It is thought that there are around 400,000 contractors or freelancers in the UK, who travel wherever and whenever their skills are needed, who will feel the negative impact of the proposed changes. This sector has been growing consistently as the cost of employing someone on a permanent basis rises; the value of temporary agency workers has been recognised by business and the Public Sector alike.

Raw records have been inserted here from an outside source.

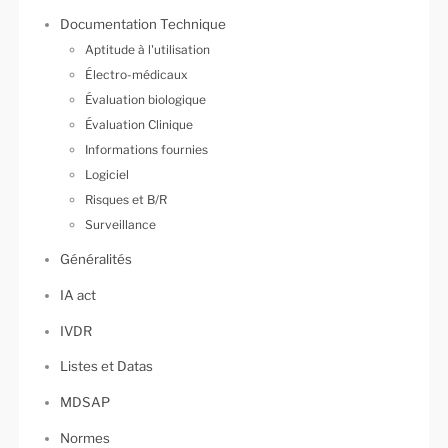
Documentation Technique
Aptitude à l'utilisation
Électro-médicaux
Évaluation biologique
Évaluation Clinique
Informations fournies
Logiciel
Risques et B/R
Surveillance
Généralités
IA act
IVDR
Listes et Datas
MDSAP
Normes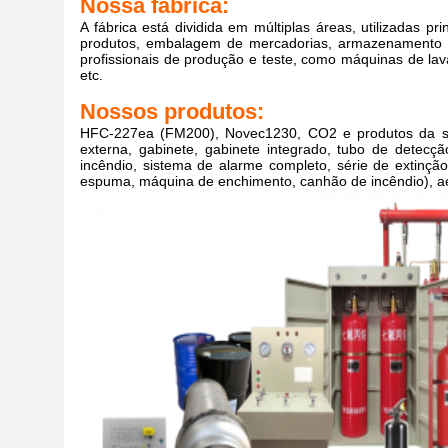
Nossa fábrica:
A fábrica está dividida em múltiplas áreas, utilizadas 
produtos, embalagem de mercadorias, armazenamento d
profissionais de produção e teste, como máquinas de la
etc.
Nossos produtos:
HFC-227ea (FM200), Novec1230, CO2 e produtos da sé
externa, gabinete, gabinete integrado, tubo de detecção
incêndio, sistema de alarme completo, série de extinçã
espuma, máquina de enchimento, canhão de incêndio), ae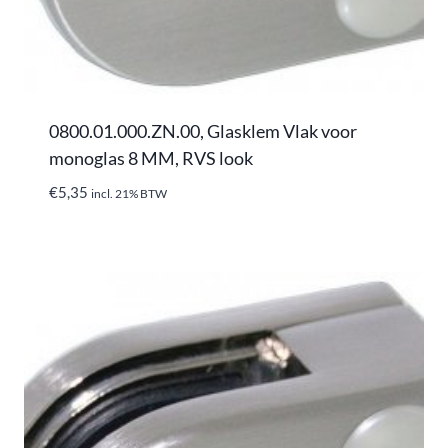
0800.01.000.ZN.00, Glasklem Vlak voor
monoglas 8 MM, RVS look
€
5,35
incl. 21% BTW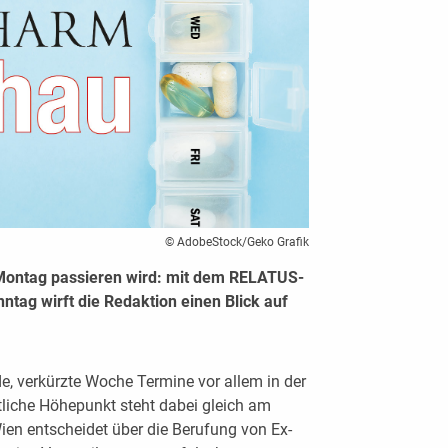
© AdobeStock/Geko Grafik
Montag passieren wird: mit dem RELATUS-
ag wirft die Redaktion einen Blick auf
e, verkürzte Woche Termine vor allem in der
tliche Höhepunkt steht dabei gleich am
en entscheidet über die Berufung von Ex-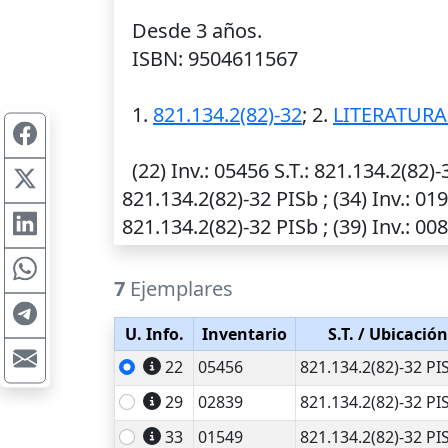
Desde 3 años.
ISBN: 9504611567
1.
821.134.2(82)-32
; 2.
LITERATURA
(22)
Inv.
: 05456
S.T.
: 821.134.2(82)-
821.134.2(82)-32 PISb ; (34)
Inv.
: 01
821.134.2(82)-32 PISb ; (39)
Inv.
: 00
7
Ejemplares
U. Info.
Inventario
S.T.
/ Ubicación
22
05456
821.134.2(82)-32 PI
29
02839
821.134.2(82)-32 PI
33
01549
821.134.2(82)-32 PI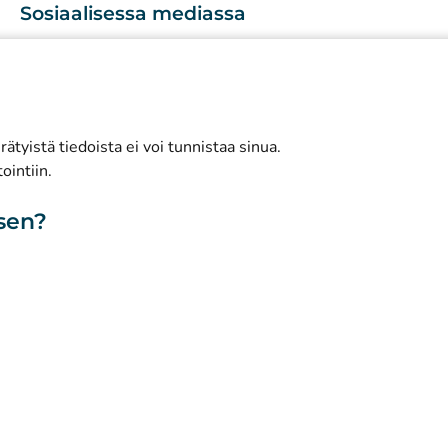
Sosiaalisessa mediassa
(
Avautuu uuteen välilehteen
)
Instagram
(
Avautuu uuteen välilehteen
)
LinkedIn
(
Avautuu uuteen välilehteen
)
Facebook
ätyistä tiedoista ei voi tunnistaa sinua.
ointiin.
isen?
toa sivustosta
Saavutettavuus
Evästeet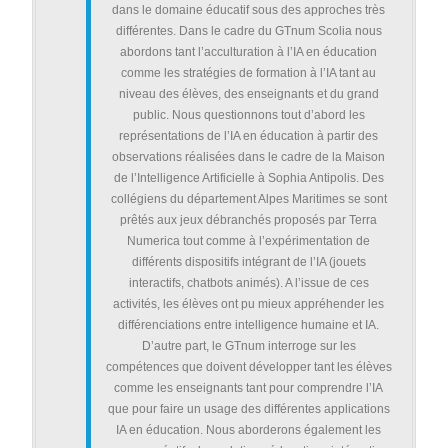
dans le domaine éducatif sous des approches très
différentes. Dans le cadre du GTnum Scolia nous
abordons tant l’acculturation à l’IA en éducation
comme les stratégies de formation à l’IA tant au
niveau des élèves, des enseignants et du grand
public. Nous questionnons tout d’abord les
représentations de l’IA en éducation à partir des
observations réalisées dans le cadre de la Maison
de l’Intelligence Artificielle à Sophia Antipolis. Des
collégiens du département Alpes Maritimes se sont
prêtés aux jeux débranchés proposés par Terra
Numerica tout comme à l’expérimentation de
différents dispositifs intégrant de l’IA (jouets
interactifs, chatbots animés). A l’issue de ces
activités, les élèves ont pu mieux appréhender les
différenciations entre intelligence humaine et IA.
D’autre part, le GTnum interroge sur les
compétences que doivent développer tant les élèves
comme les enseignants tant pour comprendre l’IA
que pour faire un usage des différentes applications
IA en éducation. Nous aborderons également les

The new legislation which will come into effect in April 2016 will mean that these workers will no longer have any entitlement to tax relief on the costs that they incur travelling to their temporary places of work. Approximately 20,000 operate through umbrella companies who collect PAYE taxes on behalf of HMRC and give the workers Statutory Employment Rights. The only option these workers will now have to claim the tax relief, that has been allowable for the last 18 years, is to open a Limited Company (also referred to by HMRC as a Personal Service Company although this term has no meaning in law). This presents a number of problems for the Government:
• The VAT flat rate scheme will allow these workers to pay VAT at 13.5% of gross revenue rather than 20% of turnover; it’s estimated that this will cost HM Treasury around £20 million in a single year.
• Temporary workers who operate via a Ltd Company have to consider IR35, complex legislation which asks the tax payer to consider their employment status and which HMRC, by their own admission, find extremely difficult to police. If just 50% of these workers operate outside the legislation the potential tax loss for the Treasury is around £175 million i.e. far more than the changes are expected to deliver.
MP’s currently claim around £10 million per year in travel and accommodation expenses, so maybe asking them to follow the same rules that are being applied to their constituents could make up some of the shortfall. All they will have to do is provide evidence to HMRC that something intangible doesn’t exist!
The legislation requires the taxpayer to determine their employment status, for tax purposes only, based on whether or not anyone in the organisation they’ll be working for or the agency that may have found them the work could exercise supervision, direction or control over them and the way they work. They also have to determine, if this is not exercised in practice, whether the organisation or agency would retain a ‘right’ to exercise it throughout the duration of the contract.
HMRC cannot give examples of what may or may not constitute ‘evidence’ and the concept of supervision, direction or control whilst a common factor in case law has never been used as the only consideration for determining employment status. Add to this, two of the cases that HMRC use in their internal guidance found that the worker was subject to the right of supervision, direction and control but was not found to be an employee for tax purposes and two others are not available to the public for consideration and you can see why an industry representing around 400,000 workers is in a state of confusion.
Perhaps our MP’s could lead by example and demonstrate that they can prove that something doesn’t exist thereby securing tax relief on the travel costs that workers who don’t have their gold plated pensions and employment rights won’t be entitled to after 6th April.